The largest focus for the ISSR program is to further develop the breed, focusing on stable temperaments, high intelligence, and excellent physical health. A higher percentage of Shiloh Shepherds are in either therapy or nonviolent service work (including Search and Rescue) than any other breed.
The extra caution taken in this program is reflected in the cost of the dog… but well worth it. Rigel was likely a Shiloh, and formed a bond with me as no dog or animal ever has before or since. He was the smartest dog I’ve ever known, and had the best temperament. I believe the Shiloh Breed to be more compatible with me and my needs than any other, based on my experiences with Rigel, what I’ve seen of other Shilohs, and what my research into the breed has shown me. I can’t afford to be paired with the wrong type of dog. Not with my health issues, physical and mental. I already know what my needs are, and I’m not willing to settle for anything else. I don’t expect this dog to be Rigel, but I do expect that our bond will be just as strong.
Part of my healing, I believe, also involves my taking responsibility for my puppy, making sure (s)he is trained properly, and ensuring (s)he is well provided for, loved, and most of all, happy. The puppy needs to be allowed to be a puppy to develop properly and properly socialized. Even GAP service dogs knows this, and many trainings begin simply by letting the dogs play together for a while, so they can have some fun, blow off steam, whatever. It’s good for the dogs, and it’s good for their people- we all like to see the dogs happy. I’ll have to make sacrifices, but I intend to make sure my pup is well provided for, happy, and loved.
I’ve already begun training with GAP service dogs, for it’s not just the dog who needs to be trained.
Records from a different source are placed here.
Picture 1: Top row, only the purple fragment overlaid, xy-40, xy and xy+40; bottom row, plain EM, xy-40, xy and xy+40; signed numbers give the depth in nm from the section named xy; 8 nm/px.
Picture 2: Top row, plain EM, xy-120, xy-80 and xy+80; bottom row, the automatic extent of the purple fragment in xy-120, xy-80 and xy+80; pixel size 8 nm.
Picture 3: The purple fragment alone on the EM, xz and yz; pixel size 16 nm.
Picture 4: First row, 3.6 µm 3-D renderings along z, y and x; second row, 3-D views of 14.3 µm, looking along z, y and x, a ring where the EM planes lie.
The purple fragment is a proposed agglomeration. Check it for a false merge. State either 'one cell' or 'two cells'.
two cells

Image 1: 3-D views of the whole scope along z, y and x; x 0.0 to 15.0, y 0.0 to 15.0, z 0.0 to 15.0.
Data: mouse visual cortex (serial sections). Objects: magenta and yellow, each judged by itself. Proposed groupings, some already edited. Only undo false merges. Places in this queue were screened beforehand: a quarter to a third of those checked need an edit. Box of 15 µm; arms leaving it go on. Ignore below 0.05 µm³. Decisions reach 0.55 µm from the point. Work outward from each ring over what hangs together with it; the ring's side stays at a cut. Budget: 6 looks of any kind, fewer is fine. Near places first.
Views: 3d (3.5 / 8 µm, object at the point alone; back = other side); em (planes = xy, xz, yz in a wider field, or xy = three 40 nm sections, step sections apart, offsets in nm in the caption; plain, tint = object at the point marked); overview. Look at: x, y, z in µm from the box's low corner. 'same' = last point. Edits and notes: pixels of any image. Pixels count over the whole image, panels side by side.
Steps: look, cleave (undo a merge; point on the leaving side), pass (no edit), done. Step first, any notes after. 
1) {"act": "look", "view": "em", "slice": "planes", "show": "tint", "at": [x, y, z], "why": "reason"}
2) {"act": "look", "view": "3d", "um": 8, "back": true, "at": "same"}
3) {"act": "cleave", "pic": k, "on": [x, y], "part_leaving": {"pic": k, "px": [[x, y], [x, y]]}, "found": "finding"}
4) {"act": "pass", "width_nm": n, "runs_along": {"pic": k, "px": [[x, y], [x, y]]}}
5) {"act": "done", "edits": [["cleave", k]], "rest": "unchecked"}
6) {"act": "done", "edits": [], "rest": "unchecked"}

I do too. We both need to know what the other is saying, thinking, doing if we are to be a team. Teamwork is needed in any successful service dog/human relationship.
The name I’ll be giving my pup, Galen, is a name I chose for him/her many years ago, when I first wanted to raise a Shiloh to scent cancer. It means “Healer.” Galen will be my healer, and this Shiloh so full of promise will hopefully shepherd me into my next stage in life… not just a life worth living, but truly living again.
Galen was born November 20th. (S)he will be 3 weeks old on Thursday. For the first time in a long while, I have hope again. That hope, and what it hopefully brings, is more valuable than all the diamonds in the universe.